* **WORK INSTRUCTION**: Faithfully repeat all of the records, as they are written below.

DATASET CONTENT Start Marker

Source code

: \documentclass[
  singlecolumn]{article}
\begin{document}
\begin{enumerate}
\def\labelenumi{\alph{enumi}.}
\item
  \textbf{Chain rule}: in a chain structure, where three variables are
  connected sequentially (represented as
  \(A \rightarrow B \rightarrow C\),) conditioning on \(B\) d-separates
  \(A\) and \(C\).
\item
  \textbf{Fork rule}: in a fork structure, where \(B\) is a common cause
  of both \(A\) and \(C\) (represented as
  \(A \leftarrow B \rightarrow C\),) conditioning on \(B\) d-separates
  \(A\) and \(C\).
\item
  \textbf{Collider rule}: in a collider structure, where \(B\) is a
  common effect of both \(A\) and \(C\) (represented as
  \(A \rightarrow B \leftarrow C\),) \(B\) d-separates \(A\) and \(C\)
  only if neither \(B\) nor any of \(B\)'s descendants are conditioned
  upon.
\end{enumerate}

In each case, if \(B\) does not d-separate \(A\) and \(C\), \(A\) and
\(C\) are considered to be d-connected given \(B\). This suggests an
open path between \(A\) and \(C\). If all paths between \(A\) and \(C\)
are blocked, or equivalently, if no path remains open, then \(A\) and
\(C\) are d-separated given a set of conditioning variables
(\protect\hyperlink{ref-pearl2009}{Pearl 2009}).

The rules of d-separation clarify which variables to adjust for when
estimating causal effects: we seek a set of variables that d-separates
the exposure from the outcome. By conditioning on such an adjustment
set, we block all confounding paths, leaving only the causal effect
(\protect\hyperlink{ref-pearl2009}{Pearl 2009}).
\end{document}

DATASET CONTENT End Marker

* **ANSWER SPACE**:
Source code

: \documentclass[
  singlecolumn]{article}
\begin{document}
\begin{enumerate}
\def\labelenumi{\alph{enumi}.}
\item
  \textbf{Chain rule}: in a chain structure, where three variables are
  connected sequentially (represented as
  \(A \rightarrow B \rightarrow C\),) conditioning on \(B\) d-separates
  \(A\) and \(C\).
\item
  \textbf{Fork rule}: in a fork structure, where \(B\) is a common cause
  of both \(A\) and \(C\) (represented as
  \(A \leftarrow B \rightarrow C\),) conditioning on \(B\) d-separates
  \(A\) and \(C\).
\item
  \textbf{Collider rule}: in a collider structure, where \(B\) is a
  common effect of both \(A\) and \(C\) (represented as
  \(A \rightarrow B \leftarrow C\),) \(B\) d-separates \(A\) and \(C\)
  only if neither \(B\) nor any of \(B\)'s descendants are conditioned
  upon.
\end{enumerate}

In each case, if \(B\) does not d-separate \(A\) and \(C\), \(A\) and
\(C\) are considered to be d-connected given \(B\). This suggests an
open path between \(A\) and \(C\). If all paths between \(A\) and \(C\)
are blocked, or equivalently, if no path remains open, then \(A\) and
\(C\) are d-separated given a set of conditioning variables
(\protect\hyperlink{ref-pearl2009}{Pearl 2009}).

The rules of d-separation clarify which variables to adjust for when
estimating causal effects: we seek a set of variables that d-separates
the exposure from the outcome. By conditioning on such an adjustment
set, we block all confounding paths, leaving only the causal effect
(\protect\hyperlink{ref-pearl2009}{Pearl 2009}).
\end{document}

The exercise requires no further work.